What Is the Cheapest City in Washington State to Live in?
You may discover that there are additional hidden beauties outside of Seattle as you travel around Washington state. While King County and its neighboring areas are often the most popular places to visit and relocate to, there are more affordable communities that offer entertainment and community activities for residents seeking a lower cost of living than Washington state’s average.
Despite being the state capital, this city is surprisingly cheap.
While the area’s typical household income is $52,834, the average home price is only $240,800, making it significantly less expensive than areas closer to Washington state’s average cost of living.
Olympia also has easy access to nature, whether you want to go fishing or trekking on the Bothell, just outside of Seattle, is another affordable location in Washington state to explore. While not the cheapest in the state, it is one of the most cost-effective areas in King County. The average home costs $344,600, while the median earnings of $75,643 remain high. Bothell is a popular choice for families and young professionals just starting out in their professions because it is only a 30-minute drive from Seattle.
Before settling down in Seattle, have a look at some of these cities in Washington state that has a lower cost of living to see if they can provide you with the same experiences at a lesser cost. By choosing a place off the beaten path, you may be able to afford a larger home or a smaller mortgage.
What Is the Most Affordable State of Living in?
If you’re looking for a place to live only on the basis of cost, you might want to consider states outside of the Pacific Northwest. The cost of living in Washington and Oregon is among the highest in the country, although there are more cheap cities and regions throughout the country, especially in the South.
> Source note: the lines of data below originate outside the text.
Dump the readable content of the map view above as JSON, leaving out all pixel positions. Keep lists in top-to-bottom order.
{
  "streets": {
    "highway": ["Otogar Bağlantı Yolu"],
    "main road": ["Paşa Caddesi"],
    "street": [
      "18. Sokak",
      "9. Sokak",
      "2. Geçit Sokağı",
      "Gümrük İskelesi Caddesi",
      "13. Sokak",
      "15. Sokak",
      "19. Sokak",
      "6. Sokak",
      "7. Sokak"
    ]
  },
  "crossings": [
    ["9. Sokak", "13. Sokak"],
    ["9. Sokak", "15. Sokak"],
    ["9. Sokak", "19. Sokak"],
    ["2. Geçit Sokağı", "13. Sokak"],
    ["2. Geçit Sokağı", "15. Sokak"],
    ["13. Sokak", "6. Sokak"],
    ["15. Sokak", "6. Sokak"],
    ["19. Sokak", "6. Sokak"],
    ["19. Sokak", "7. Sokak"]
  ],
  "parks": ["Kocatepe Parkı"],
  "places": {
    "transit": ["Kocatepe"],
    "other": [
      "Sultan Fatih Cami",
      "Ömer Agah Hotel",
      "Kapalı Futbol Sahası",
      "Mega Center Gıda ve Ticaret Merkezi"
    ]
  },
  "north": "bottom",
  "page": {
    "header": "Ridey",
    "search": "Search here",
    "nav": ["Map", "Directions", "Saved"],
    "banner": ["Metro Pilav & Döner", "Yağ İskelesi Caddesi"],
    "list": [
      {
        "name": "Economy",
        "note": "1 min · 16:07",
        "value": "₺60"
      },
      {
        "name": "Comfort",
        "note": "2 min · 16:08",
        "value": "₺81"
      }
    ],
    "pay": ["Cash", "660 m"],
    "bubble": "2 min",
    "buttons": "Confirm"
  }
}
Mississippi is the cheapest state to live in, with a cost of living that is 15% less than the national average. Its monthly dwelling costs around $795, and its living wage is only $48,537.Transportation, food, childcare, and other necessities are also among the most affordable in the country. Oklahoma, Arkansas, Kansas, and Missouri are among the states with the lowest cost of living. Georgia is also on the list; however, the cost of living in Atlanta is far greater than elsewhere in the state.